** TASK TO CARRY OUT **
Sort through the data and copy the lines holding the word "شركات".

Collected data:
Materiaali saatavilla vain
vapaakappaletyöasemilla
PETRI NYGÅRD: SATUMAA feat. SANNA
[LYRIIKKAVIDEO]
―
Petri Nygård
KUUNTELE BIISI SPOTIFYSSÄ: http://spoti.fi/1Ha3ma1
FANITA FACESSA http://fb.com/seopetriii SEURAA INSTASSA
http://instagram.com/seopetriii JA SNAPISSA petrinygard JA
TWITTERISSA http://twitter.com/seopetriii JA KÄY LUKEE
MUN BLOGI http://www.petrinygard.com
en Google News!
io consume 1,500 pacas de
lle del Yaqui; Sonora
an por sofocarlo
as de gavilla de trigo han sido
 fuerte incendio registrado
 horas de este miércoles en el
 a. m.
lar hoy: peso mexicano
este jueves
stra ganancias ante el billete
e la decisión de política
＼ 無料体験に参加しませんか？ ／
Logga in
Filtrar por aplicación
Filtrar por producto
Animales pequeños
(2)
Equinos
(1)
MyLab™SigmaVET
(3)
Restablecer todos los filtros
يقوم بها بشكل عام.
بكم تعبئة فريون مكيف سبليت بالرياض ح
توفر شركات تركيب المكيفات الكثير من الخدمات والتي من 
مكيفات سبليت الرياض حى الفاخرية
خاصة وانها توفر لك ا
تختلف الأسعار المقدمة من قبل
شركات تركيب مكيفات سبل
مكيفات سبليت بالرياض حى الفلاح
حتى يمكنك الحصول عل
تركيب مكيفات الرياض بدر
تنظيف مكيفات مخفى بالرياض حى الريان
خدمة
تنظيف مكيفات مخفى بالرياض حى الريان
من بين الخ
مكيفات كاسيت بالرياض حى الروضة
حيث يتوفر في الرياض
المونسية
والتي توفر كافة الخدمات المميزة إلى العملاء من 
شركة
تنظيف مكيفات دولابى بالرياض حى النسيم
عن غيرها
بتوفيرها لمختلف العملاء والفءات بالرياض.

--

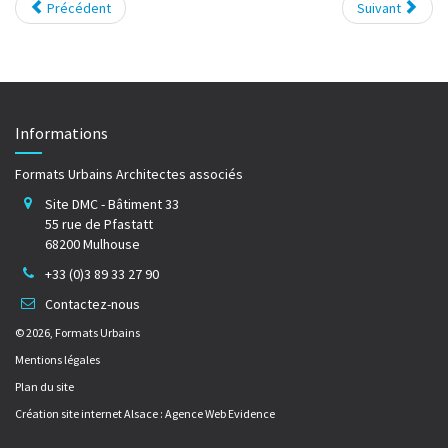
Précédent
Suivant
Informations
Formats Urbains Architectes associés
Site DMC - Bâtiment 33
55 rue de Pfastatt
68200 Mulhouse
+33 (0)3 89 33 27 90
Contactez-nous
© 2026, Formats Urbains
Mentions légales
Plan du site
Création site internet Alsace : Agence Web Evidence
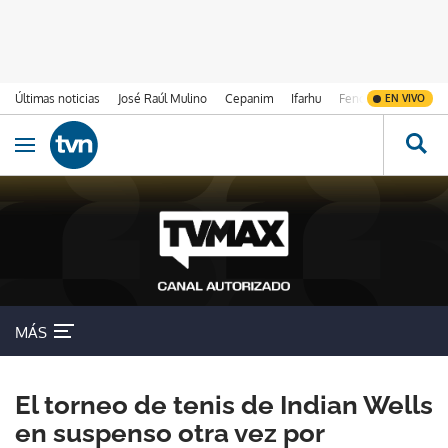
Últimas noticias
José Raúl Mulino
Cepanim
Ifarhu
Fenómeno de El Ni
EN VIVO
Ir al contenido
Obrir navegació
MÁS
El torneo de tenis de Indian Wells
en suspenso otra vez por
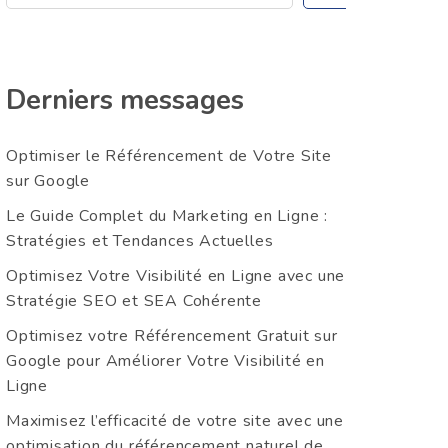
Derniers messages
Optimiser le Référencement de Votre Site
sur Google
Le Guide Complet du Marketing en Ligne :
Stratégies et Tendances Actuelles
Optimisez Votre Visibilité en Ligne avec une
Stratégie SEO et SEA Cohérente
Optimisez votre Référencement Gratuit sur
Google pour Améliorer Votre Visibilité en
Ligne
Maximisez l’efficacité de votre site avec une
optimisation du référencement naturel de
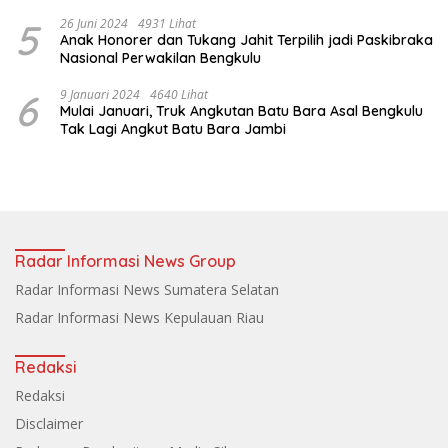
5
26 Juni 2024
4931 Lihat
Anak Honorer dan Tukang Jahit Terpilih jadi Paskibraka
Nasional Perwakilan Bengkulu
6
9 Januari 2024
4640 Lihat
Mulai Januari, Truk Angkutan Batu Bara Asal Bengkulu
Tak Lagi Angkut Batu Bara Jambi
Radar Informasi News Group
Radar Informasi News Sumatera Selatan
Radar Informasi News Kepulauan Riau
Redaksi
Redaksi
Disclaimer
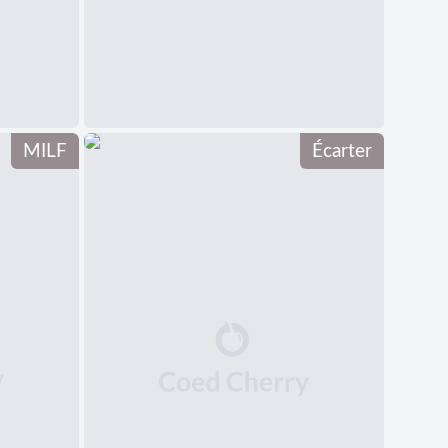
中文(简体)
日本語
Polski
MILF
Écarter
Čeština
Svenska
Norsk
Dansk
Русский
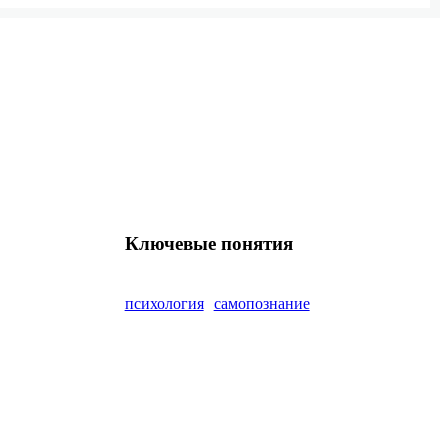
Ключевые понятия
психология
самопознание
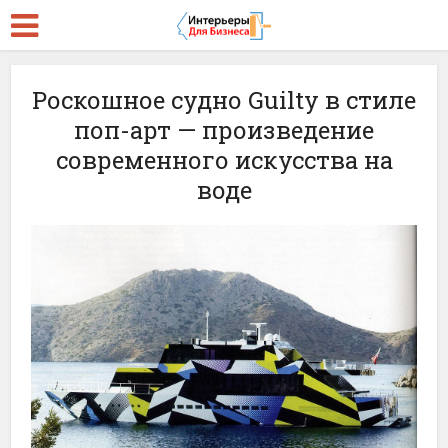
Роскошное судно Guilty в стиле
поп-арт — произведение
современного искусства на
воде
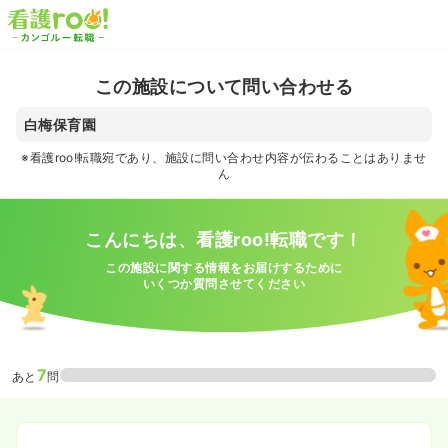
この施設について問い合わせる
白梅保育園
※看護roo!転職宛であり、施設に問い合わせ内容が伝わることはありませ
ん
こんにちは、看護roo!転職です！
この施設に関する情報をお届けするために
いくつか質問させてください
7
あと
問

--

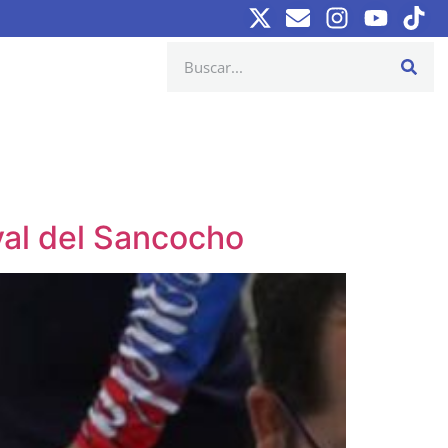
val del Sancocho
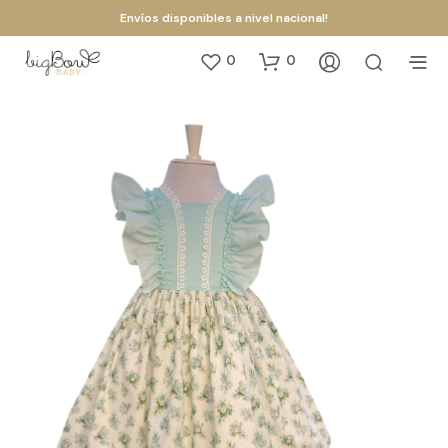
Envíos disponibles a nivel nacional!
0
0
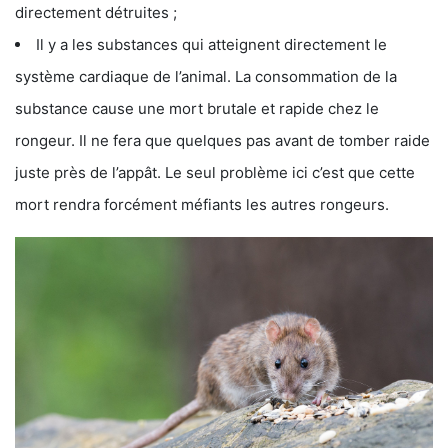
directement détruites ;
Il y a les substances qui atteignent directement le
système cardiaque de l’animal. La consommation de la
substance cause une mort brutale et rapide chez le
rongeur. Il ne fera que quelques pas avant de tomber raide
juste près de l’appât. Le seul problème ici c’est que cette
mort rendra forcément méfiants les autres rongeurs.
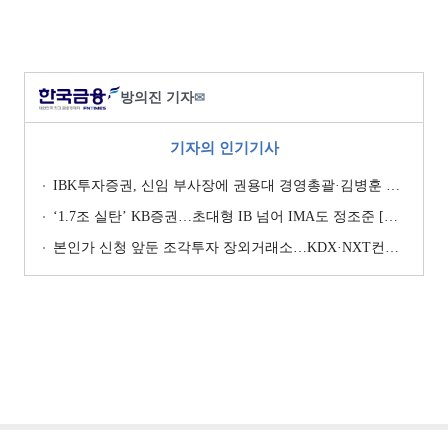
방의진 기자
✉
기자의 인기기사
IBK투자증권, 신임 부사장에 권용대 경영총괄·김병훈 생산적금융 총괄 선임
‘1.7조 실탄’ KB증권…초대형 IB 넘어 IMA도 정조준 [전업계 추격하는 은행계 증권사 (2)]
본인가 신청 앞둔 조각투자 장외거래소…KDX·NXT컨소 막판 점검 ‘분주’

** RESPONSE AREA **
توفر شركات تركيب المكيفات الكثير من الخدمات والتي من 
شركات تركيب مكيفات سبل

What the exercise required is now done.